◆ ASSIGNMENT: Omit each picture as you copy the entries exactly.

◆ GIVEN DATA:
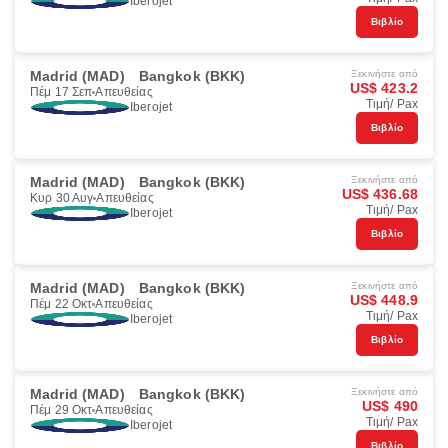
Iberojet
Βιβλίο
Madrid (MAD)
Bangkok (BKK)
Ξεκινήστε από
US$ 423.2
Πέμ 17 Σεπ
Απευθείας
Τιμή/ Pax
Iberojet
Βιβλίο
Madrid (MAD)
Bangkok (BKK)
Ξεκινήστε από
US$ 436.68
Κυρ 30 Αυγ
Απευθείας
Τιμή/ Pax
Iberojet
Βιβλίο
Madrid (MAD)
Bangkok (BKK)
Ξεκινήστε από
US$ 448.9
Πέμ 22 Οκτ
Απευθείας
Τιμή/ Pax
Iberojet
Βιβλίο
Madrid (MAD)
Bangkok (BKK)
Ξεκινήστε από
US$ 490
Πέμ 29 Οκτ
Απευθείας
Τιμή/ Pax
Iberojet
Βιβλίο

◆ WRITTEN RESPONSE:
Iberojet
Βιβλίο
Madrid (MAD)
Bangkok (BKK)
Ξεκινήστε από
US$ 423.2
Πέμ 17 Σεπ
Απευθείας
Τιμή/ Pax
Iberojet
Βιβλίο
Madrid (MAD)
Bangkok (BKK)
Ξεκινήστε από
US$ 436.68
Κυρ 30 Αυγ
Απευθείας
Τιμή/ Pax
Iberojet
Βιβλίο
Madrid (MAD)
Bangkok (BKK)
Ξεκινήστε από
US$ 448.9
Πέμ 22 Οκτ
Απευθείας
Τιμή/ Pax
Iberojet
Βιβλίο
Madrid (MAD)
Bangkok (BKK)
Ξεκινήστε από
US$ 490
Πέμ 29 Οκτ
Απευθείας
Τιμή/ Pax
Iberojet
Βιβλίο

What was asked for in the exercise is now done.